Zaragosa Fish Sanctuary, Philippines
Zaragosa Fish Sanctuary, Municipality of Badian, Province of Cebu
Situated on the southwestern side of Cebu Province, this approximately 9.7 hectare protected area was declared in 1987. It was established by the Central Visayas Regional Project (CVRP) in 1987 by virtue of Municipal Ordinance 01-1987. It is managed by the Zaragosa-Badian Island Multi-Purpose Cooperative. They aspire to make the sanctuary a prime tourist destination in Badian. Other laws that cover the protection of this area are Municipal Ordinance 01-1989, Municipal Ordinance 09-2003, and Presidential Proclamation No. 1234 declaring the Tañon Strait Protected Seascape.
The fish sanctuary is managed by the Zaragosa-Badian Island Multipurpose Cooperative which is an organization consisting of local people in the area. Over the years, coastal resource management initiatives have been provided by several groups such as the local government of the Municipality of Badian, the Tambuyog Development Center (non-government organization), and the Coastal Conservation and Education Foundation, Inc. Currently the Zaragosa-Badian Island Multipurpose Cooperative manages the user fees that are the sanctuary’s income. These fees help with the management costs and operations. The management rating of Zaragosa Fish Sanctuary is at Level 4 (MPA is sustained) with an accumulated total number of points of 31. The problems and issues that the community experiences in coastal resource conservation and management are weak law enforcement and lack of institutional support. The threats that the community perceives to their fishery resources are mainly commercial fishing intrusion and illegal and destructive fishing practices.
The habitats and ecosystems being protected within the marine protected area of Zaragosa Fish Sanctuary are coral reefs, a rocky intertidal area, and a sandy area. The coral reefs in this area are fringing reefs interspersed with mostly branching and massive corals.
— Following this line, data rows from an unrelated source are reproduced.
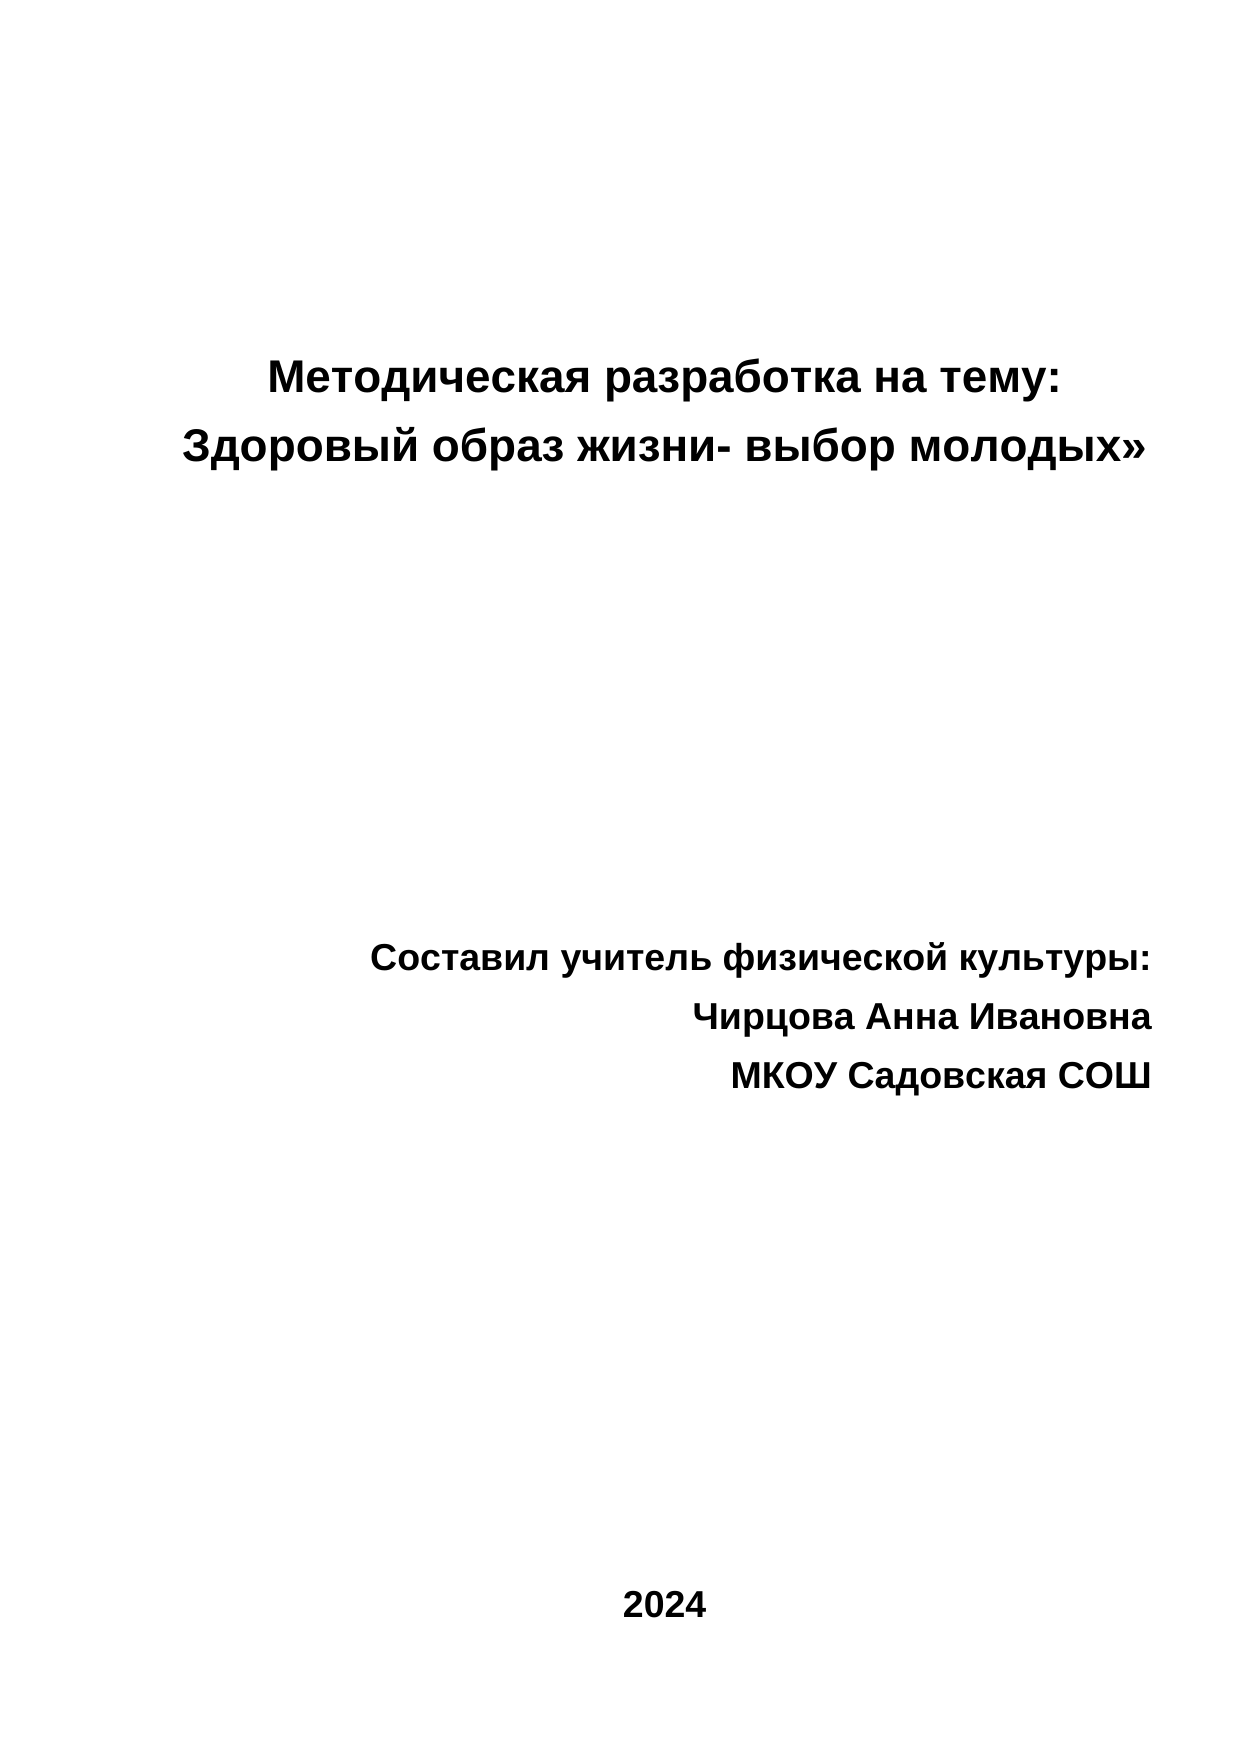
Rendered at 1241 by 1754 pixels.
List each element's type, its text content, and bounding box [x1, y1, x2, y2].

text 2024 [177, 1582, 1152, 1625]
text Здоровый образ жизни- выбор молодых» [177, 418, 1152, 471]
text Чирцова Анна Ивановна [177, 994, 1152, 1037]
text МКОУ Садовская СОШ [177, 1053, 1152, 1096]
text Составил учитель физической культуры: [177, 936, 1152, 979]
text Методическая разработка на тему: [177, 350, 1152, 402]
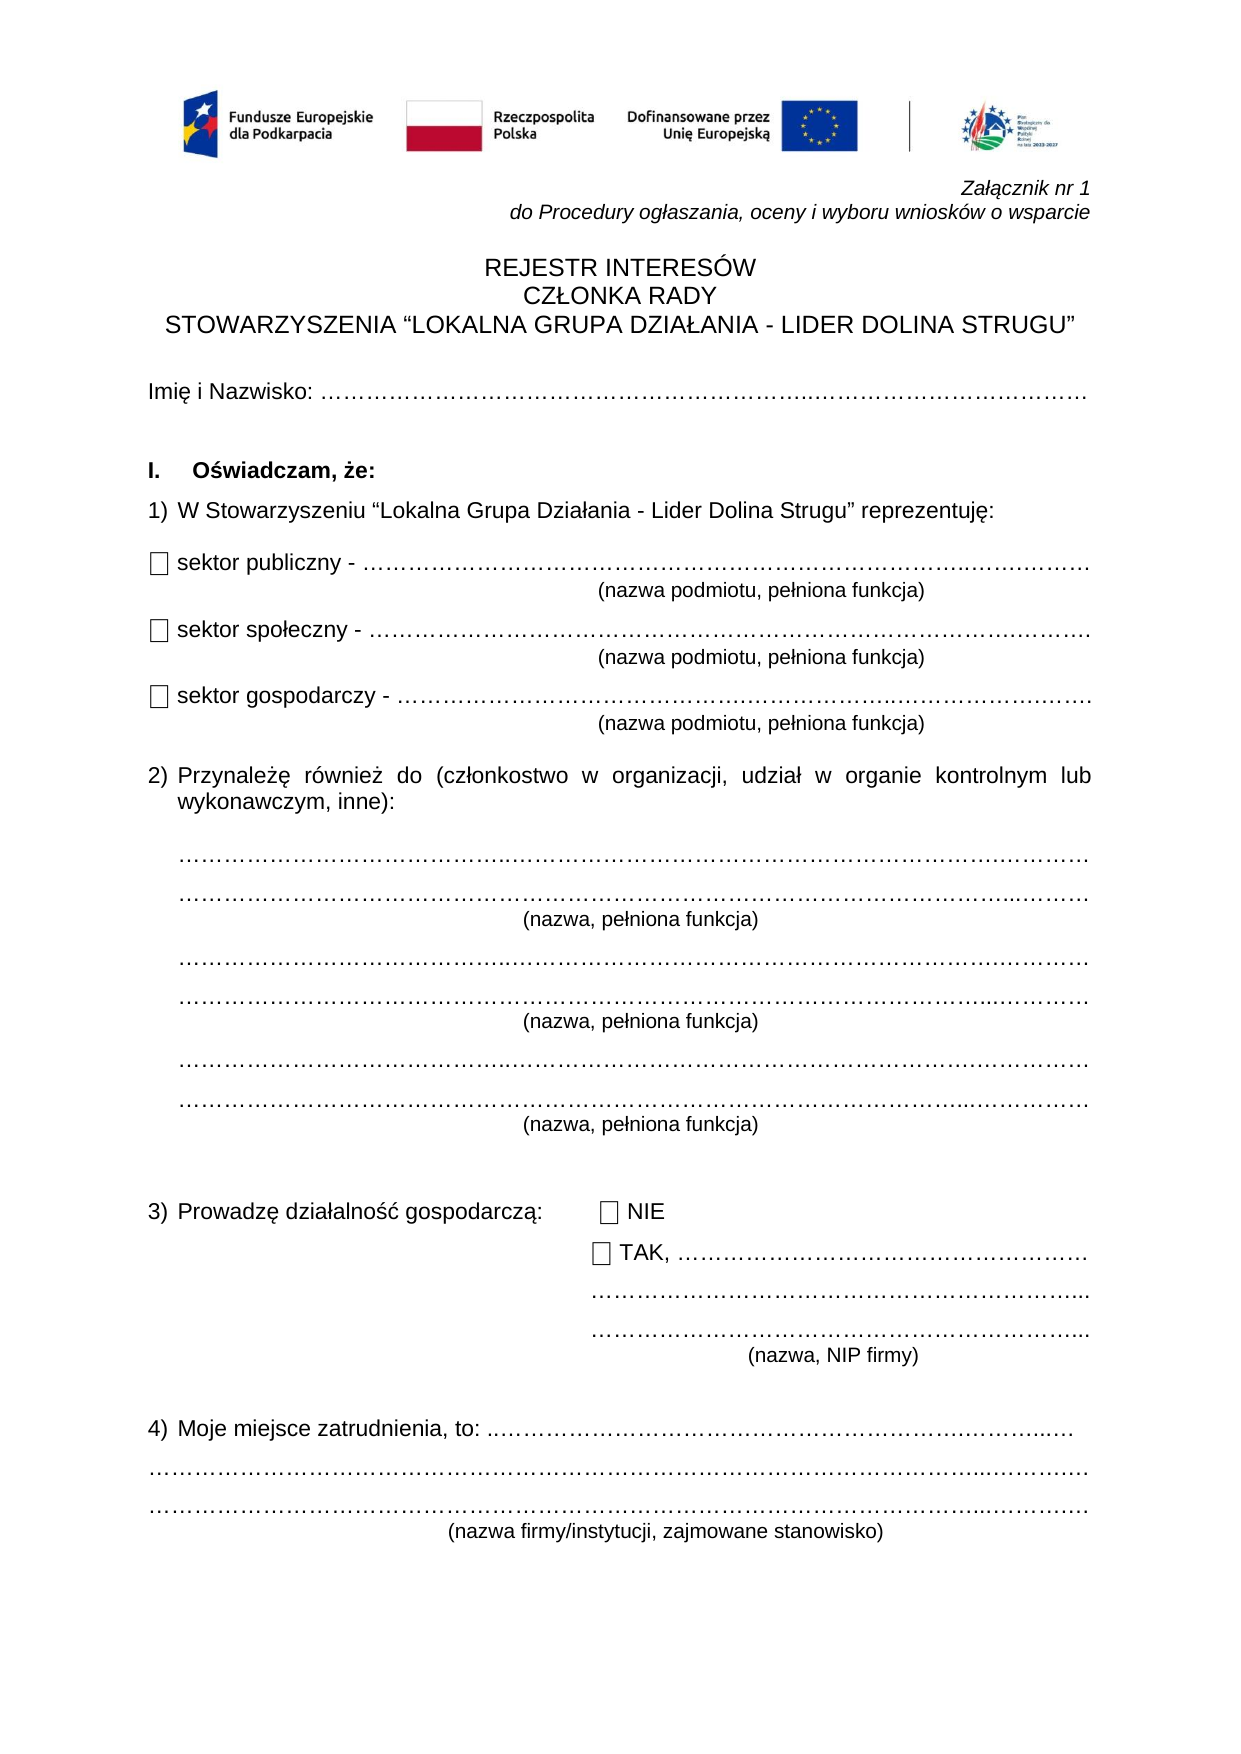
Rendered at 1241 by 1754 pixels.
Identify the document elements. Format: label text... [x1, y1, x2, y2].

text (nazwa podmiotu, pełniona funkcja) [223, 645, 1093, 669]
text (nazwa podmiotu, pełniona funkcja) [223, 711, 1093, 735]
text (nazwa, pełniona funkcja) [148, 906, 1093, 930]
text ………………………………………………………... [516, 1316, 1093, 1343]
text ⎕ sektor publiczny - ……………………………………………………………………..…….……… [148, 549, 1093, 576]
text ⎕ TAK, ……………………………………………… [516, 1238, 1093, 1265]
text ………………………………………………………………………………………………...……….… [148, 1492, 1093, 1519]
text (nazwa, NIP firmy) [148, 1343, 1093, 1367]
list Prowadzę działalność gospodarczą: ⎕ NIE [148, 1198, 1093, 1225]
text ⎕ sektor gospodarczy - ……………………………………….………………..……………….……. [148, 682, 1093, 709]
list Przynależę również do (członkostwo w organizacji, udział w organie kontrolnym lub wykonawczym, inne): [148, 762, 1093, 814]
text do Procedury ogłaszania, oceny i wyboru wniosków o wsparcie [192, 200, 1093, 224]
text ……………………………………..……………………………………………………….………… [177, 943, 1093, 970]
list Moje miejsce zatrudnienia, to: ..…………………………………………………….………...… [148, 1414, 1093, 1441]
picture [167, 73, 1074, 176]
text Załącznik nr 1 [192, 148, 1093, 200]
text REJESTR INTERESÓW [148, 252, 1093, 281]
text (nazwa, pełniona funkcja) [148, 1009, 1093, 1033]
text Imię i Nazwisko: ………………………………………………………..……………………………… [148, 378, 1093, 404]
text …………………………………………………………………………………………...…………… [177, 1086, 1093, 1112]
list Oświadczam, że: [148, 457, 1093, 483]
text STOWARZYSZENIA “LOKALNA GRUPA DZIAŁANIA - LIDER DOLINA STRUGU” [148, 310, 1093, 339]
text ⎕ sektor społeczny - ………………………………………………………………………….………. [148, 615, 1093, 642]
text ……………………………………..…………………………………………………….…………… [177, 1046, 1093, 1073]
text ………………………………………………………………………………………………...……… [177, 880, 1093, 906]
list W Stowarzyszeniu “Lokalna Grupa Działania - Lider Dolina Strugu” reprezentuję: [148, 497, 1093, 523]
text ……………………………………………………………………………………………...………… [177, 983, 1093, 1009]
text ……………………………………..……………………………………………………….………… [177, 841, 1093, 867]
text ………………………………………………………………………………………………...……….… [148, 1453, 1093, 1480]
text ………………………………………………………... [516, 1277, 1093, 1304]
text (nazwa podmiotu, pełniona funkcja) [223, 578, 1093, 602]
text (nazwa firmy/instytucji, zajmowane stanowisko) [223, 1519, 1093, 1543]
text CZŁONKA RADY [148, 281, 1093, 310]
text (nazwa, pełniona funkcja) [148, 1112, 1093, 1136]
In general, the community values the marine protected area as it is protecting the area for future generations. However, in reality, different stakeholders have different perspectives in the values of conservation the MPAs offer. For instance, the ordinary fisherman perceives an economic benefit through increased fish catch when considering the importance of fish sanctuaries. Biodiversity is also valuable and achieved through habitat protection and scientific interventions by non-government organizations and academic institutions doing research in the area.
Social value has developed with the emergence of the Zaragosa-Badian Island Multipurpose Cooperative as a strong stakeholder and cooperative community, supporting fishing. It has created a standard of conduct among community members (whether members or non-members) in terms of supporting conservation efforts. For community officers, the conservation value especially for marine ecology and biodiversity is always of utmost concern. For local government officials, the high conservation value of the marine sanctuary gives them a basis to get the needed support from the stakeholder communities at the next election.
The community members measure the impact of the sanctuary on the economic benefits gained. Increased fish catch in the adjacent fishing areas outside the fish sanctuary is a major indicator. However, there has been no formal evaluation made, only simple direct observation by community members and community officers. Community members report violations, which shows that the community is supportive of marine sanctuary initiatives.
The community is actively involved in law enforcement and reporting violators in the sanctuary. They have suggested that to improve management in the sanctuary there needs to be consistency in apprehending sanctuary violators and that sanctuary management requires more support from the local government unit of Badian. To date, the Municipality of Badian provides an honorarium for the guard that lives in the guardhouse and guards the fish sanctuary.
In a community-managed marine sanctuary, the burden of executing the management plan mainly lies with the community. Government support is extremely important during the stages of implementation or else there would be no successful marine protected area management. So far, government intervention has come in the form of marine protected area establishment, financial support, and the use of its powers in apprehending violators and prosecuting them.
Information provided by Coastal Conservation and Education Foundation, CCEF, (and the Silliman University Angelo King Center for Research and Environmental Management, SUAKCREM) in 2009.